Rehabilitasi Penderita Cacat bertujuan untuk memulihkan dan mengembangkan kemampuan fisik, mental, dan sosial penderita cacat agar dapat berfungsi dalam masyarakat sesuai dengan tingkat kemampuan, bakat, pendidikan, dan pengalaman.

Pasal 3

Usaha kesejahteraan sosial bagi penderita cacat meliputi rehabilitasi medis, rehabilitasi sosial, bantuan sosial, penyaluran dan pembinaan lanjutan.

BAB II

REHABILITASI MEDIS

Pasal 4

(1) Rehabilitasi medis meliputi usaha penyembuhan/pemulihan kesehatan penderita cacat, pemberian alat-alat pengganti dan atau alat pembantu tubuh.

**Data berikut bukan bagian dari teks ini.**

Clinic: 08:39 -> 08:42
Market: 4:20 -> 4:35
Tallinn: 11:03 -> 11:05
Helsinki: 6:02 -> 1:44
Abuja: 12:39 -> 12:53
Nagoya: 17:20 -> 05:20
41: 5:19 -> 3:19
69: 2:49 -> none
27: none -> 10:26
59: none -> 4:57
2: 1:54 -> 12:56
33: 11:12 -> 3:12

(2) Rehabilitasi media sebagaimana dimaksud ayat (1) bagi penderita cacat yang tidak mampu, pembiayaannya ditanggung oleh Negara.

Pasal 5

(1) Pelaksanaan rehabilitasi media sebagaimana dimaksud Pasal 4 diatur lebih lanjut oleh Menteri yang bertanggung jawab dalam bidang kesehatan.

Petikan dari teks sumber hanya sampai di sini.